Un nouvel assaut ranima le feu. Durant quelques instants, fusils et canons tirèrent avec rage ; puis les détonations décrurent, s’espacèrent, les derniers coups s’éteignirent… L’ennemi, une fois encore, avait reculé ; mais désormais les armes étaient sans munitions pour recevoir la prochaine attaque.
Et celle-ci vint.
Un effroyable corps à corps s’engagea sur les parapets envahis. Cette fois, c’était la fin !
Salbris arracha le protecteur de la communication électrique. Il n’attendait plus, pour appuyer sur le bouton qui mettrait le feu aux poudres, que le moment où la citadelle, complètement envahie, lui permettrait de faire payer leur victoire aux pirates par un plus grand carnage.

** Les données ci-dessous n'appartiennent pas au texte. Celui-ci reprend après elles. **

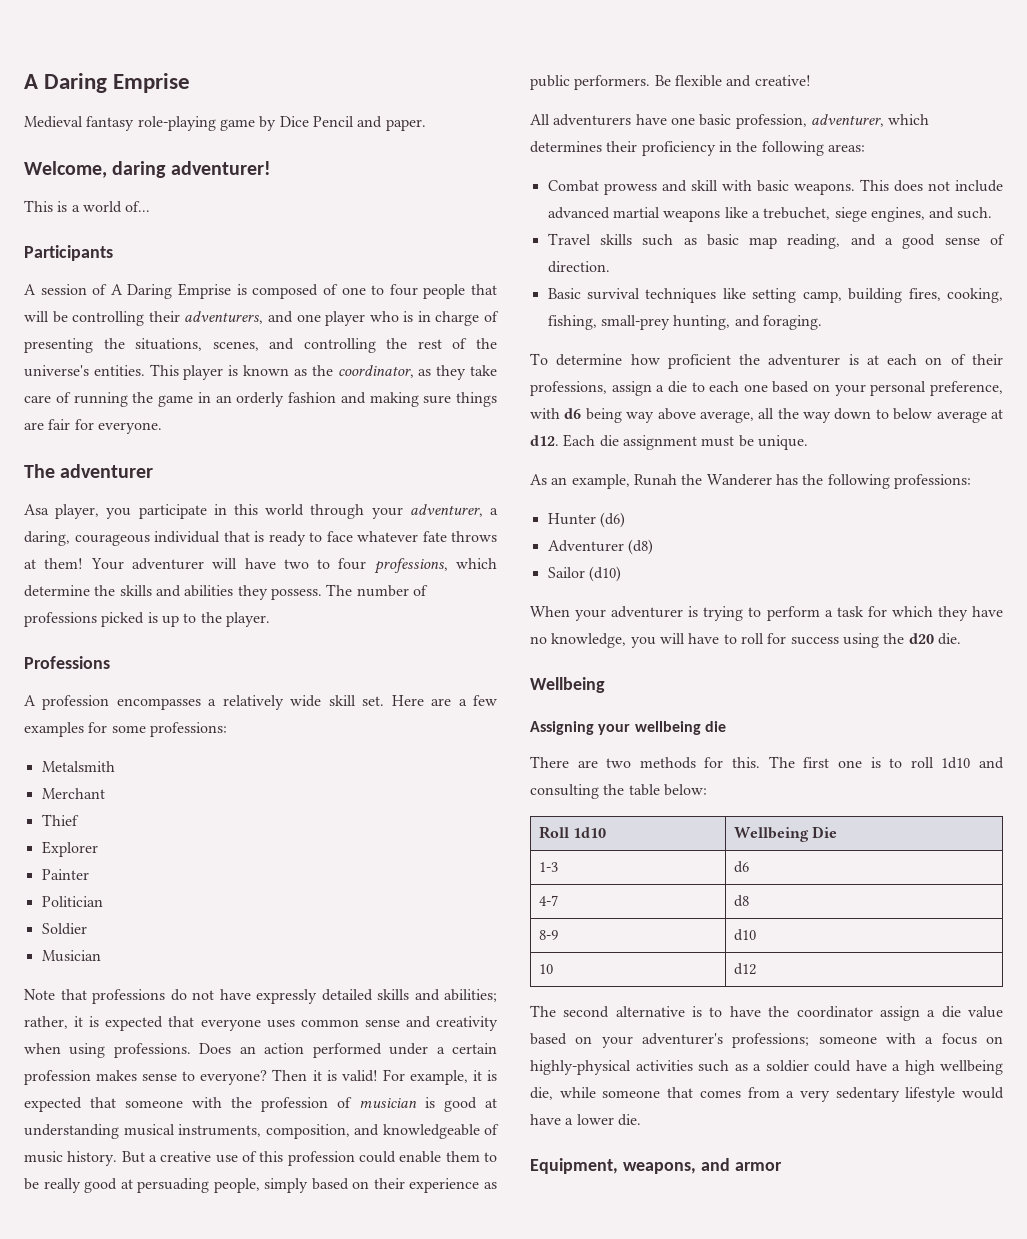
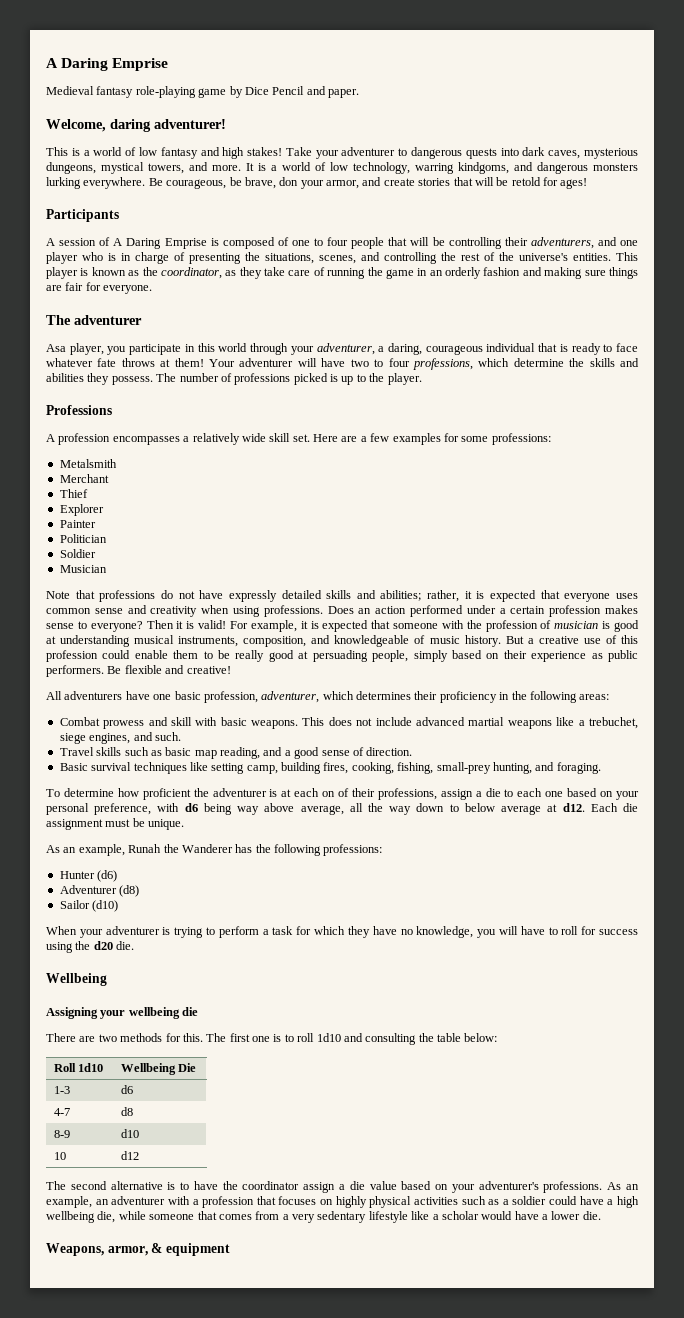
[125,201,151,212] of... -> [125,147,638,159] [46,162,638,174] [46,177,588,189] of low fantasy and high stakes! Take your adventurer to dangerous quests into dark caves, mysterious dungeons, mystical towers, and more. It is a world of low technology, warring kindgoms, and dangerous monsters lurking everywhere. Be courageous, be brave, don your armor, and create stories that will be retold for ages!
[732,1033,1003,1048] [530,1060,631,1075] professions; someone with a focus on highly-physical -> [543,1181,639,1193] [46,1196,412,1208] professions. As an example, an adventurer with a profession that focuses on highly physical
(956, 1094) none -> [411,1211,479,1220] like a scholar
[530,1158,782,1174] Equipment, weapons, and armor -> [46,1243,230,1256] Weapons, armor, & equipment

Et le moment vint ; toute l’esplanade autour du cavalier fourmillait de faces jaunes… Il embrassa Jeanne d’un regard sublime et, sans trembler, avança la main.
Soudain, une stupeur arrêta les envahisseurs, les fit tournoyer dans une panique.

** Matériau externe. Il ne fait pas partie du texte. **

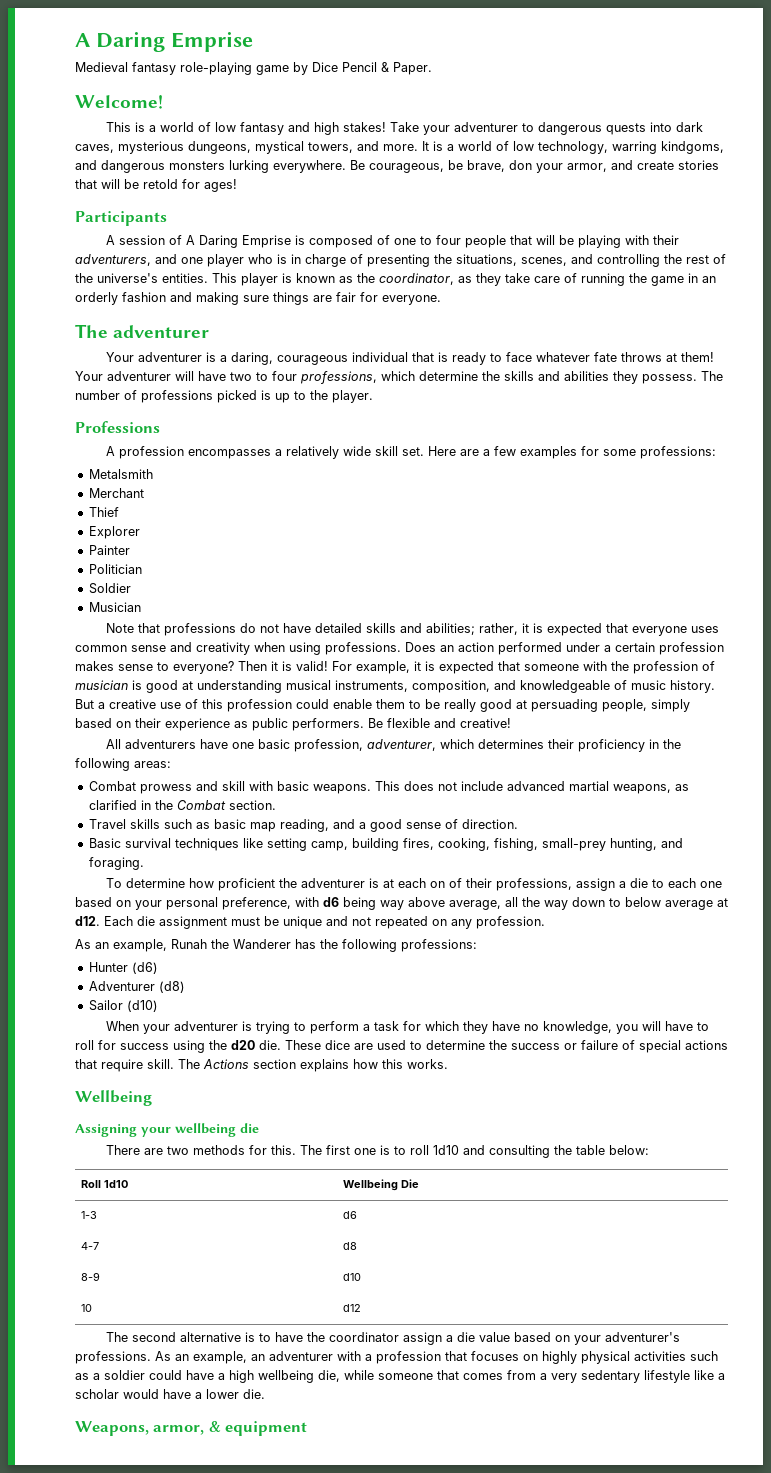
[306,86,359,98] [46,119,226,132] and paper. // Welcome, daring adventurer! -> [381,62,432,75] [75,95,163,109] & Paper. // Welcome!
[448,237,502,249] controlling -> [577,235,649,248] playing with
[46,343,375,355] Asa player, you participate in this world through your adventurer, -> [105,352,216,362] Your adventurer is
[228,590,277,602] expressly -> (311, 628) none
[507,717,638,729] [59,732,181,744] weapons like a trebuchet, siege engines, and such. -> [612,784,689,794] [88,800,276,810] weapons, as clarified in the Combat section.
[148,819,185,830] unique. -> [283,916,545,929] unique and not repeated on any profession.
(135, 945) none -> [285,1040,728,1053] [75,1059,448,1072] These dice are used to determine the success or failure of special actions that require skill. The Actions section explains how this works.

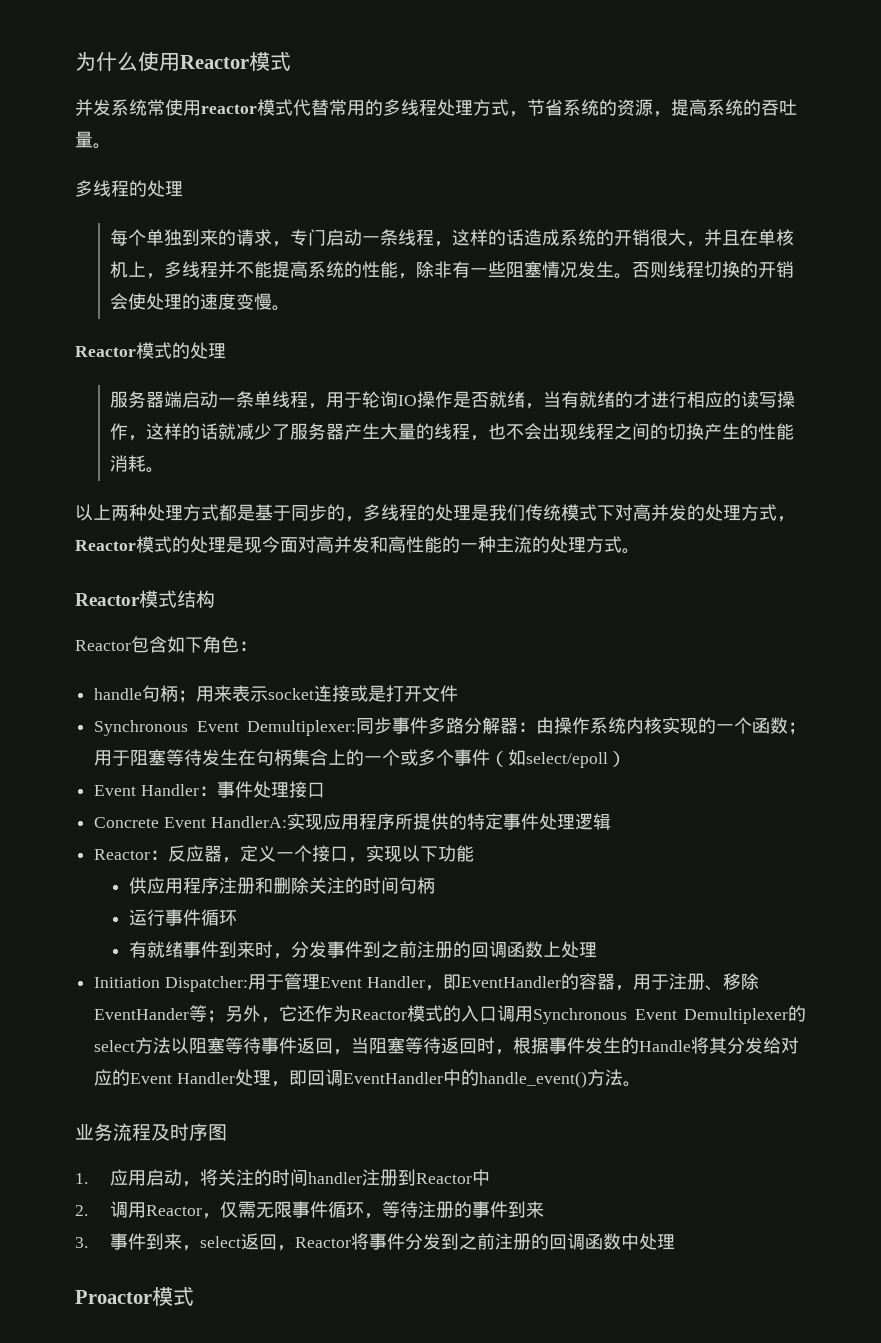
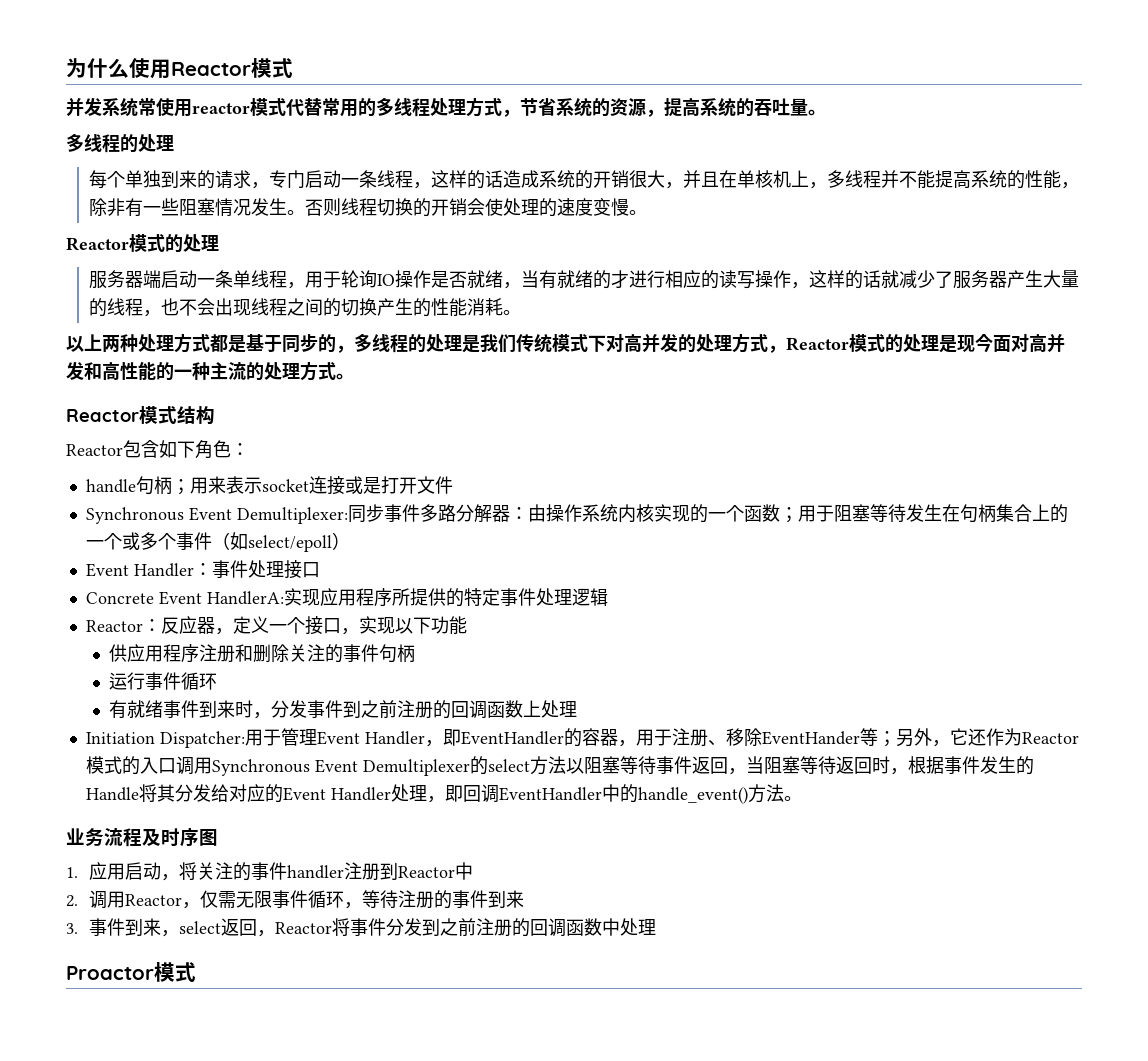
[363,877,400,894] 时间 -> [343,644,380,662] 事件
[271,1169,308,1186] 时间 -> [251,862,288,880] 事件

À toute volée, un clairon français sonnait la charge.
Et voici que, du dehors, de toutes parts, d’autres répondaient, jetant leurs notes endiablées, tandis qu’éclatait le cri français : « En avant ! à la baïonnette ! »
Par chaque brèche, les troupiers français surgissaient, tombaient sur les épaules des pirates affolés par cette irruption inattendue. En quelques minutes la cour fat évacuée par les Chinois, que, la baïonnette aux reins, les marsouins précipitaient dans le fossé.

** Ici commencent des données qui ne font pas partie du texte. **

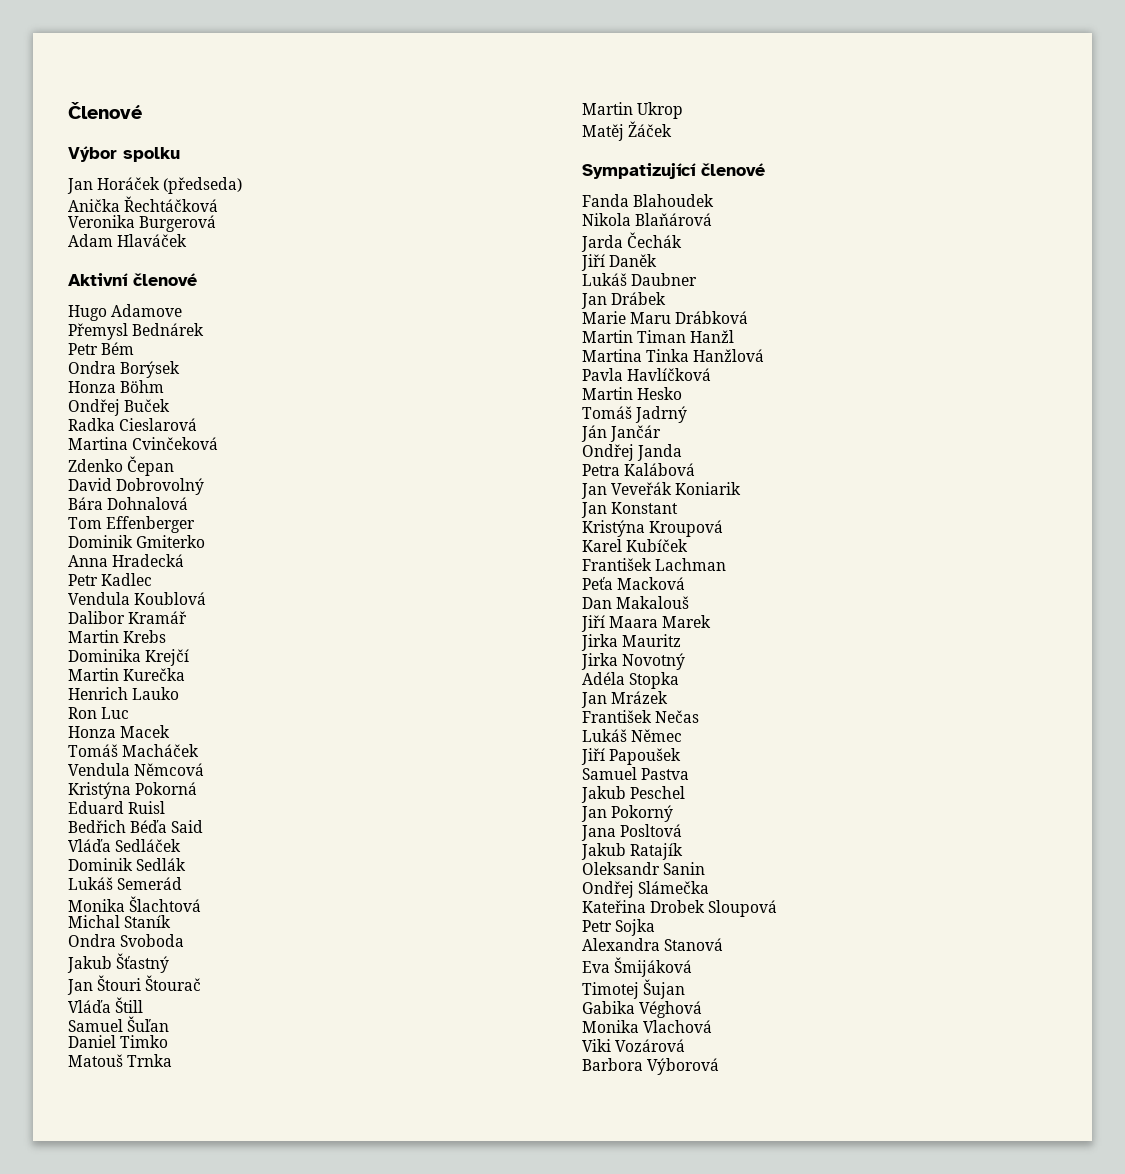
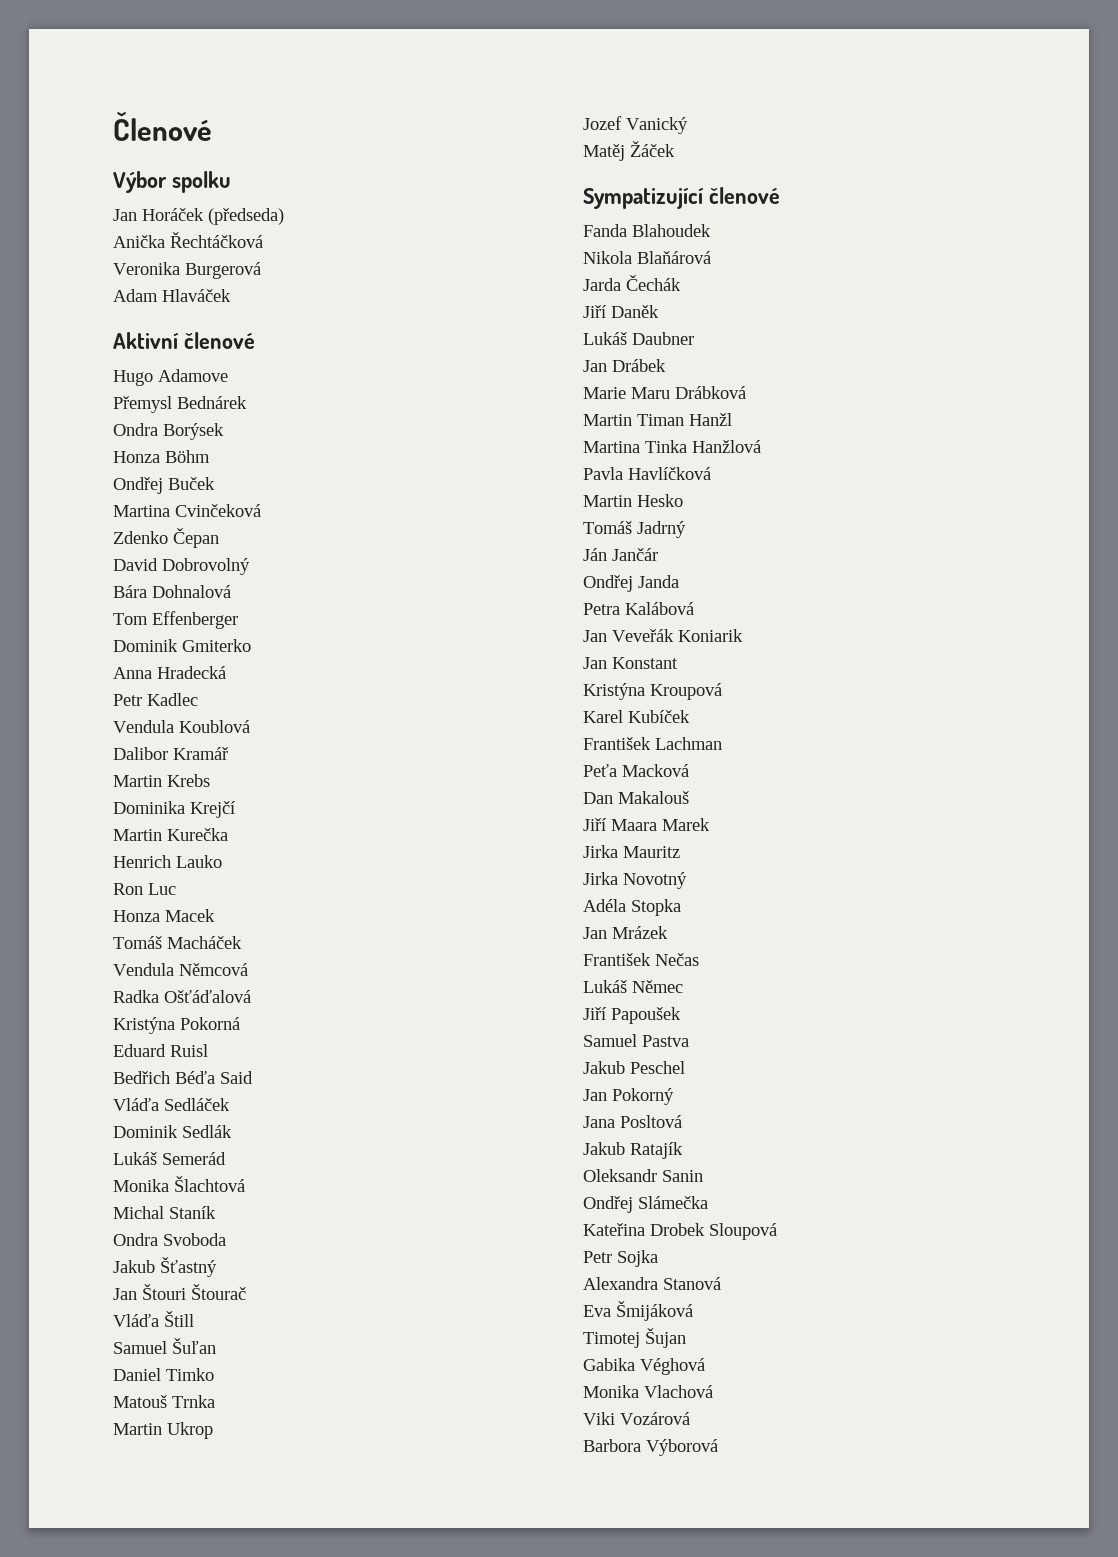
[68,342,135,355] // Petr Bém -> (247, 402) none
[68,418,198,431] // Radka Cieslarová -> (215, 483) none
(205, 769) none -> [113,990,251,1003] // Radka Ošťáďalová
(684, 110) none -> [583,116,688,134] // Jozef Vanický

Et la porte du réduit s’ouvrit pour livrer passage à Roland et à Jeanne, que reçut dans ses bras le père victorieux !…
Lorsque Le Penven, debout malgré trois blessures, eut rassemblé les survivants de l’héroïque défense, sur les trois cent cinquante combattants, seuls soixante-treize demeuraient debout, et, parmi eux, Troussequin, indemne de toute égratignure, malgré la hardiesse dont il avait fait preuve. Il tenait encore à la main le clairon sauveur. Car c’était lui qui, au moment de sauter avec la citadelle, par un défi suprême, avait jeté les notes vibrantes de la charge, ces notes qui avaient suspendu le geste exterminateur de Salbris. Et comme les hommes de Sauzède arrivaient au pied de la citadelle, l’appel lancé par la fanfaronnade héroïque du Parigot avait éveillé en écho les sonneries des clairons français et porté, d’un suprême effort, les soldats à la charge libératrice.